#### Required action:
Write out the listing below again with "chart" swapped for "graph" and nothing else changed. Leave out the pictures.

#### Given data:
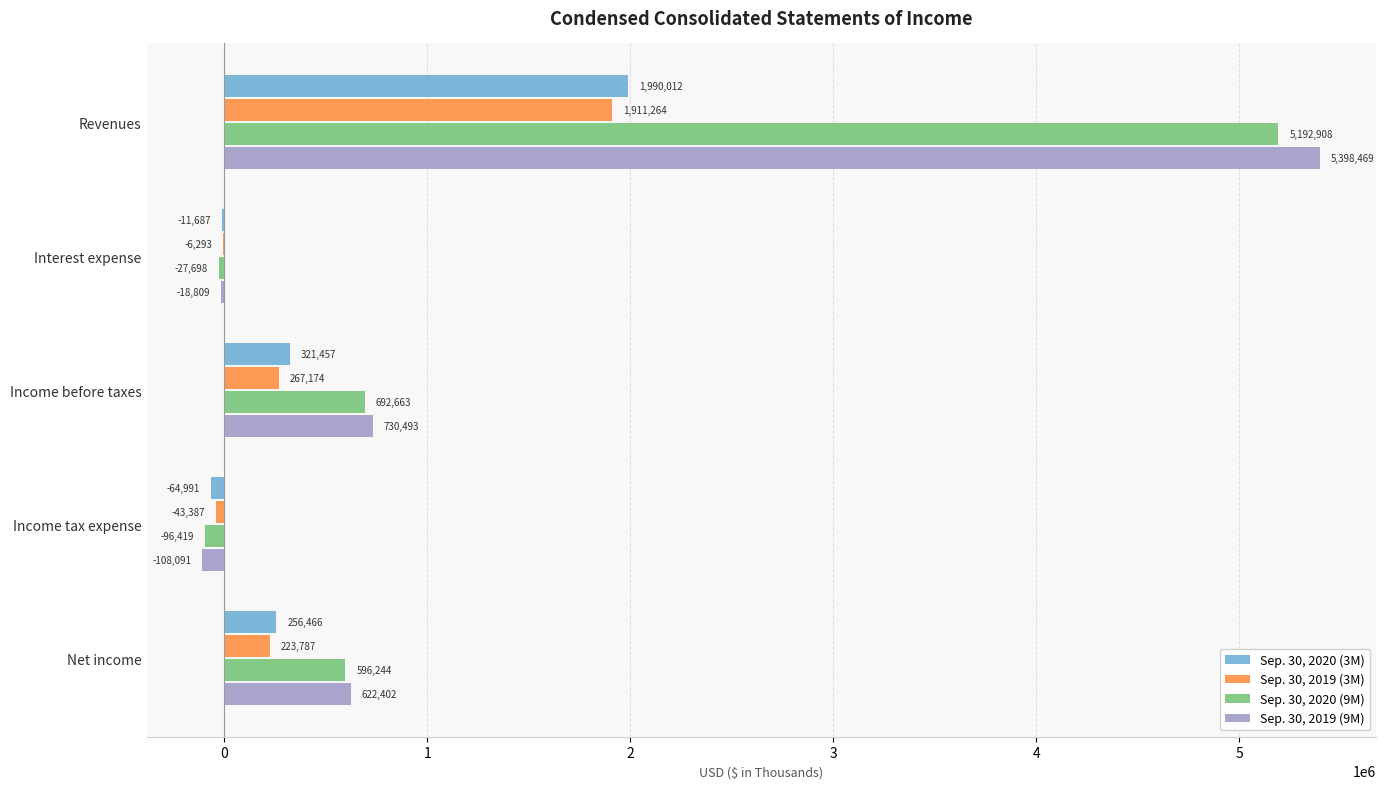

Where is Sep. 30, 2020 (9M) nearest to the value 2548244?

Income before taxes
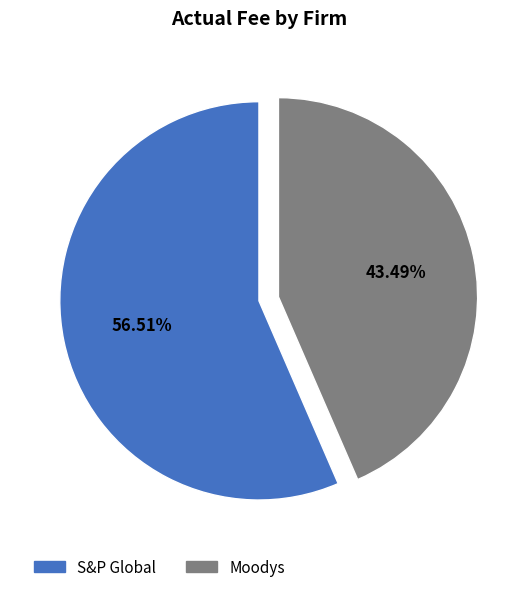

Rank the categories by value from highest to lowest.

S&P Global, Moodys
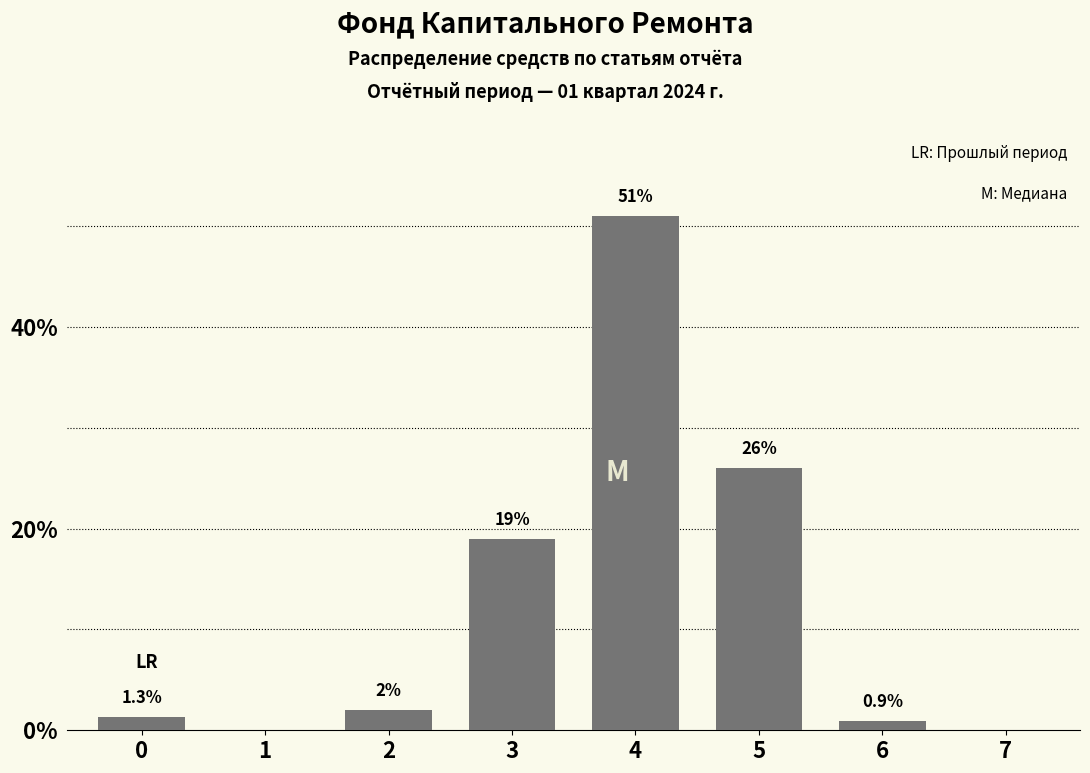

Reading left to right, what are all the values shown in this chart?

0=1.3	1=0.0	2=2.0	3=19.0	4=51.0	5=26.0	6=0.9	7=0.0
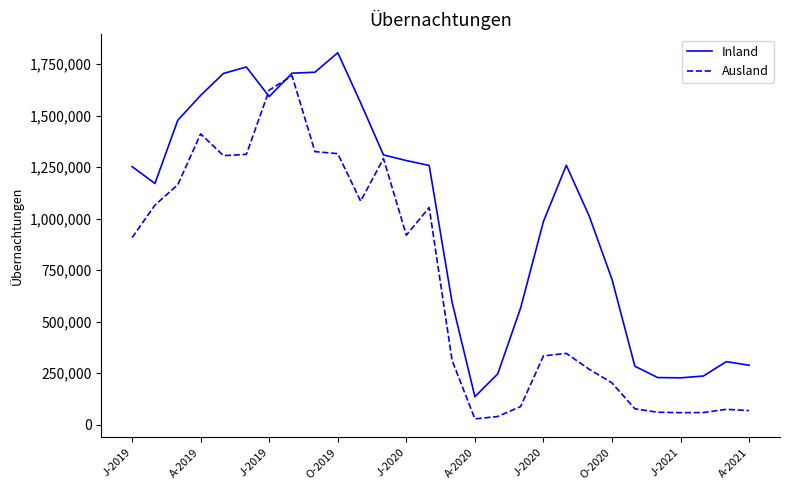

What is the maximum value shown in the chart?

1805361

#### Exercise result:
Where is Sep. 30, 2020 (9M) nearest to the value 2548244?

Income before taxes

Rank the categories by value from highest to lowest.

S&P Global, Moodys

Reading left to right, what are all the values shown in this graph?

0=1.3	1=0.0	2=2.0	3=19.0	4=51.0	5=26.0	6=0.9	7=0.0

What is the maximum value shown in the graph?

1805361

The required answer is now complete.